4 thoughts on “How To Think About the War in Ukraine: a Response to Eric Levitz”

  1. This is a moronic discussion. It demonstrates how people obsessed with “moral responsibility” are incapable of comprehending the reality of human behavior.

    This idiot doesn’t remember that Russia had detailed intel on Ukraine’s military plans in February, 2022, not to mention earlier. Zelensky had just come back from the Munich meeting declaring that Ukraine had to acquire nuclear weapons. He went to the line of contact in Donbass. Shortly after the Ukrainian forces – half the Ukrainian army at the time was in Donbass – began massively increased shelling of the civilian areas of Donbass – a clear sign that a new Ukrainian offensive was going to kick off.

    At that time, the Donbass administration asked to join the Russian Federation, which Putin and the Duma granted.
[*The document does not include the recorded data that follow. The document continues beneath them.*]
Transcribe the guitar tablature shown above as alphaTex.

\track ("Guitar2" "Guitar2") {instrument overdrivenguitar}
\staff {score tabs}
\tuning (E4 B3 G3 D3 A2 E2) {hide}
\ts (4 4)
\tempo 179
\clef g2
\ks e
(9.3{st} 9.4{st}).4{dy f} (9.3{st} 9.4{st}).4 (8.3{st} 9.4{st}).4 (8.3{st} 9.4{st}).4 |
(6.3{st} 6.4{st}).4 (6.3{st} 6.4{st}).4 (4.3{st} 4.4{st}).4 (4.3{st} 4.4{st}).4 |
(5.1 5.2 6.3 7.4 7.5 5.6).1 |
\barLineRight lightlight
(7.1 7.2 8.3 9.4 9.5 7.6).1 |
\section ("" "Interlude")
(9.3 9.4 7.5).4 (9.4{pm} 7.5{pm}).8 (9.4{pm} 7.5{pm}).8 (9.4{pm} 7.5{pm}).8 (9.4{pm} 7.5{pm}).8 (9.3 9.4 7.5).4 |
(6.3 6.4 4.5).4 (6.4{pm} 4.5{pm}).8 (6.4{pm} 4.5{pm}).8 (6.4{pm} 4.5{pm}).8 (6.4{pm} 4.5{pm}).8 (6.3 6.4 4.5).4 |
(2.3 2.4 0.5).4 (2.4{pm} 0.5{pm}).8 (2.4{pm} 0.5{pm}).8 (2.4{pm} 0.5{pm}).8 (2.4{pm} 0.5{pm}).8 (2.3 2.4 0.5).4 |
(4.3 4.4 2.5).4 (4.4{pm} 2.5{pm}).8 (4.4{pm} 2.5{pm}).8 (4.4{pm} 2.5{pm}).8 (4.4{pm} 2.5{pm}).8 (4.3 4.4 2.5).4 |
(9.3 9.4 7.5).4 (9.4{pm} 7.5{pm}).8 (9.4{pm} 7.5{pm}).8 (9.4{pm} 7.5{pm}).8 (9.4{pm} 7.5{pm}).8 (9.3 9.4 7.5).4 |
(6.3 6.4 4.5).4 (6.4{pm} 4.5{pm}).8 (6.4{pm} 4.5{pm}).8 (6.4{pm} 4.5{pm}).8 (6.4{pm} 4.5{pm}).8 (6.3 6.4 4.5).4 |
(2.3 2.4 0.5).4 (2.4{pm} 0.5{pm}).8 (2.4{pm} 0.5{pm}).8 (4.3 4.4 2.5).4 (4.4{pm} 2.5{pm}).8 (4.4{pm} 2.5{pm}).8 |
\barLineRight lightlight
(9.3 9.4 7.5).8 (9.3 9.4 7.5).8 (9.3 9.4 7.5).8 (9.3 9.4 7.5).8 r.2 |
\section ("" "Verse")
The parties then signed an assistance agreement. Putin then declared the SMO under the provisions of the NATO Charter Article 51.

    This means the war was INITIATED BY UKRAINE PURSUANT TO THE US AND NATO INTENTIONS. What the Russian SMO was a “preemptive” attack, not a “preventative” attack as was the US invasion of Iraq in 2003.

    But this whole explanation is irrelevant. In the REAL WORLD – which “peace activists” do not inhabit – nations will take whatever steps they believe they have to to insure their “national interests”. From Russia’s POV there was absolutely no doubt that the US and NATO intended to surround Russia, place strategic weapons on its borders, and eventually conduct a “preventative” war on Russia. So Russia, from its POV, quite correctly from a rational analysis decided to push back in a minimal way by removing the direct threat from Ukraine (and in the process removing Ukraine as a state, most likely.)

    If you don’t want wars – get rid of the state. It’s that simple. Unfortunately it is also impossible because human nature is a conflict-prone phenomena due to its hierarchical primate origins.

    So babbling about “who’s to blame” is juvenile and ignorant.

    1. If you don’t want wars – get rid of the state. It’s that simple.
      Unfortunately it is also impossible because human nature is a
      conflict-prone phenomena due to its hierarchical primate origins.

      Prior to the advent of agriculture, states did not exist.

      In more recent times, examples of stateless societies include: the Ibo tribesmen of Africa, Medieval Iceland, and Medieval Ireland.

      So, stateless societies are possible. Note that societies without a geographic based monopoly on the use of force still had hierarchies, they just didn’t have states.